Samenvatting
- Carcinoïde tumoren in de darm zijn langzaam groeiende neuro-endocriene tumoren. Patiënten melden zich veelal met klachten van het carcinoïdsyndroom: aanvallen van diarree en opvliegers.
- Bij de eerste klachten zijn er al metastasen, vrijwel altijd gelokaliseerd in de lever. In een laat stadium kan hartfalen een moeilijk behandelbaar probleem vormen, veroorzaakt door fibrose van de tricuspidalisklep bij langdurig verhoogde bloedspiegels van serotonine.
- Voor de diagnostiek van carcinoïde tumoren wordt gebruikgemaakt van radioactieve stoffen die binden aan hormoonreceptoren, zoals 131I-jobenguaan (131I-MIBG) en indium-111-pentetreotide (111In-octreotide).

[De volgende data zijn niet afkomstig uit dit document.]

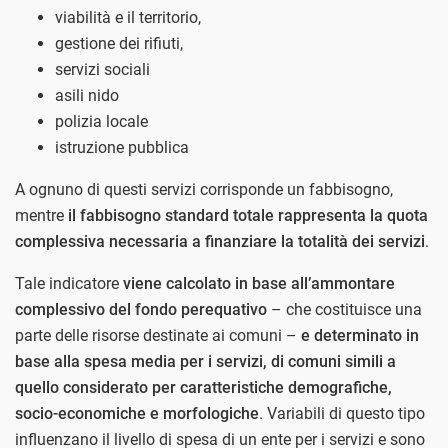
viabilità e il territorio,
gestione dei rifiuti,
servizi sociali
asili nido
polizia locale
istruzione pubblica
A ognuno di questi servizi corrisponde un fabbisogno,
mentre
il fabbisogno standard totale rappresenta la quota
complessiva necessaria a finanziare la totalità dei servizi
.
Tale indicatore
viene calcolato in base all’ammontare
complessivo del fondo perequativo
– che costituisce una
parte delle risorse destinate ai comuni –
e determinato in
base alla spesa media per i servizi, di comuni simili a
quello considerato
per caratteristiche demografiche,
socio-economiche e morfologiche
. Variabili di questo tipo
influenzano il livello di spesa di un ente per i servizi e sono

- Bij de aanwezigheid van multipele metastasen kan de behandeling alleen palliatief zijn. Dit kan met het somatostatineanalogon octreotide, interferon alfa, radioactief MIBG en niet-radioactief MIBG; deze middelen kunnen ook in combinatie toegepast worden.
- Het effect van de genoemde behandelingen is ongeveer hetzelfde: in 60-80 verbeteren de klachten, in 30-50 treedt een biochemische respons op, dat wil zeggen vermindering van de hoeveelheid afbraakproducten in de urine van de hormonen die door de tumor worden geproduceerd, en in 0-12 wordt de tumor kleiner.